:: PROMPT 1 ::
Answer these questions using the passage on ephrin-A2 and EphA7 signaling in the adult mouse brain:
(a) In the image of the lateral ventricle wall, what color marks EphA7, and what color marks ephrin-A2?
(b) What happens to the number of proliferating cells in the lateral ventricular wall when a soluble form of either protein is infused?
(c) How is the cell cycle described in mice that lack ephrin-A2 or EphA7?
:: PROMPT 2 ::
Based on the passage on ephrin-A2 and EphA7 signaling in the adult mouse brain, decide whether each statement agrees with the text. Answer yes or no and quote the deciding words.
(a) Ephrin-A2 and EphA7 are expressed in overlapping patterns in the lateral wall of the lateral ventricles.
(b) Reverse signaling takes place through membrane-bound ephrin ligands.
(c) Overexpressing a truncated EphA7 receptor in wild-type neurospheres raises proliferation.
:: PROMPT 3 ::
Continue the passage on ephrin-A2 and EphA7 signaling in the adult mouse brain from the point where it ends.

:: PASSAGE ::

_____

The lateral ventricle wall of the adult mouse brain, labelled with EphA7 (green), ephrin-A2 (red) and a nuclear stain (blue). Image courtesy of J. Frisén, Karolinska Institute, Sweden.

The number of cells in an organ is mainly controlled at the level of proliferation and apoptosis by mitogens and trophic factors. Now, Holmberg and colleagues have identified a novel mechanism whereby the number of neurons in the adult brain is negatively regulated by EphA7-induced ephrin-A2 reverse signalling in neural progenitors.

Ephrins and their Eph tyrosine kinase receptors are important regulators of developmental processes such as axon guidance, cell migration and synapse formation, but their roles in the adult organism are not clear. In the adult mouse brain, ephrin-A2 and EphA7 are expressed in a complementary and mutually exclusive pattern in the lateral wall of the lateral ventricles — one of the neural stem cell niches in the adult brain that can give rise to neurons.

Perturbation of ephrin-A2–EphA7 signalling by infusion of the soluble form of either protein increases the number of proliferating cells in the lateral ventricular wall. In mice that lack ephrin-A2 or EphA7, cells in the neural stem cell niche proliferate more and have a shorter cell cycle, which indicates that ephrin-A2 and EphA7 are negative regulators of proliferation.

Ephrins and Ephs can mediate bi-directional signalling — either through Eph receptors (forward signalling) or through membrane-bound ephrin ligands (reverse signalling). But which signalling pathway is important for neurogenesis? In ephrin-2A-knockout mice, EphA7-expressing cells in the lateral ventricular wall remain quiescent; whereas cells that express progenitor markers — which would normally be co-expressed with ephrin-A2 in wild-type animals — show increased proliferative activity. In addition, overexpression of a truncated EphA7 receptor in wild-type neurospheres leads to a significant decrease in proliferation — an effect that is not seen in the absence of ephrin-A2. Holmberg et al. conclude that the negative regulation of proliferation by EphA7 and ephrin-A2 is mediated by reverse signalling.

_____

(Extracted records)
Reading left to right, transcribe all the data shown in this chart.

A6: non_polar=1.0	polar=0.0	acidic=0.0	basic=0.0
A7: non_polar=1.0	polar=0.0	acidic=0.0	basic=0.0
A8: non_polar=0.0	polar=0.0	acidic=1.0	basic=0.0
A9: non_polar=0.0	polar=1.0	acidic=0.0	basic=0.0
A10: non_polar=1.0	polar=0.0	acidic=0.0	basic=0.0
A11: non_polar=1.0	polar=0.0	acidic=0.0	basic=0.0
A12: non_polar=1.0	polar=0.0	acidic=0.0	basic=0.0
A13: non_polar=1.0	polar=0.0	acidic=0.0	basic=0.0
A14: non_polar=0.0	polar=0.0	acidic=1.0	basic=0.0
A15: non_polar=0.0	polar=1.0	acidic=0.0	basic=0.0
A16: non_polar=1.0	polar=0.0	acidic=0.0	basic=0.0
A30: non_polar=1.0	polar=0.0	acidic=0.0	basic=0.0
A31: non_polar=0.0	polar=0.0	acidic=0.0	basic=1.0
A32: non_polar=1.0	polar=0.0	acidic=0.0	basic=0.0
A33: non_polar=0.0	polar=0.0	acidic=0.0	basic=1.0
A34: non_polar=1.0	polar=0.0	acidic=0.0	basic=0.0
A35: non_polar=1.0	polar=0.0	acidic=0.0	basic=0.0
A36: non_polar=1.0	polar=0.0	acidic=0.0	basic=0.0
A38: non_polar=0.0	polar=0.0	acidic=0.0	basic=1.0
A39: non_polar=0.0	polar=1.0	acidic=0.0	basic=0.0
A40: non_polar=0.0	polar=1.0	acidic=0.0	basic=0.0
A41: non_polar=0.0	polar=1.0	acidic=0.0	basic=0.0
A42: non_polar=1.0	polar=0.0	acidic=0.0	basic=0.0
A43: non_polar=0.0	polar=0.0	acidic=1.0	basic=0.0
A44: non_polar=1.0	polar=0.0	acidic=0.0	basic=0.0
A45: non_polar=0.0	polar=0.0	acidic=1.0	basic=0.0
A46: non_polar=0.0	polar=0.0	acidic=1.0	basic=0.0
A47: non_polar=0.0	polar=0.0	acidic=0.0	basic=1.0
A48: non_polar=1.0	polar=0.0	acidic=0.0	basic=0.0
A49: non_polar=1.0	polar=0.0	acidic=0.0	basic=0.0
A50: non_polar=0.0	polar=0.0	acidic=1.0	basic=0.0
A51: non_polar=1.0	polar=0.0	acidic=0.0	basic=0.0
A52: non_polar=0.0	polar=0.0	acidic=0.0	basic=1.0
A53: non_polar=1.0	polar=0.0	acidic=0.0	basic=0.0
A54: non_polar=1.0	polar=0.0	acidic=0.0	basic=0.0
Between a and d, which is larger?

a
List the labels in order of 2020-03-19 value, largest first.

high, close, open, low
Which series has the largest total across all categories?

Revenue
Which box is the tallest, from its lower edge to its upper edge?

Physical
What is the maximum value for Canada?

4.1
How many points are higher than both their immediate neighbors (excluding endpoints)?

_____

:: EXERCISE RESULT 1 ::
(a) EphA7 is green, and ephrin-A2 is red.
(b) The number of proliferating cells increases.
(c) The cells have a shorter cell cycle.

:: EXERCISE RESULT 2 ::
(a) No: "expressed in a complementary and mutually exclusive pattern"
(b) Yes: "through membrane-bound ephrin ligands (reverse signalling)"
(c) No: "leads to a significant decrease in proliferation"

:: EXERCISE RESULT 3 ::
The majority of the neurons that are born in the lateral ventricle wall migrate to the olfactory bulb. In ephrin-A2-knockout mice, there is an increased number of newborn cells in the adult olfactory bulb, which indicates that the proliferative activity early in the lineage is an important determinant of the number of neurons that integrate the target tissue. Disruption of the EphA7–ephrin-A2 reverse signalling by infusion of soluble ephrin-A2 disinhibits proliferation and results in increased neurogenesis in the adult brain.

It will be important to determine whether there is a similar mechanism in other stem cell populations in which ephrins and Ephs are also expressed. Manipulating the ephrin–Eph signalling could be a potential therapeutic strategy in regenerative medicine and cancer treatment.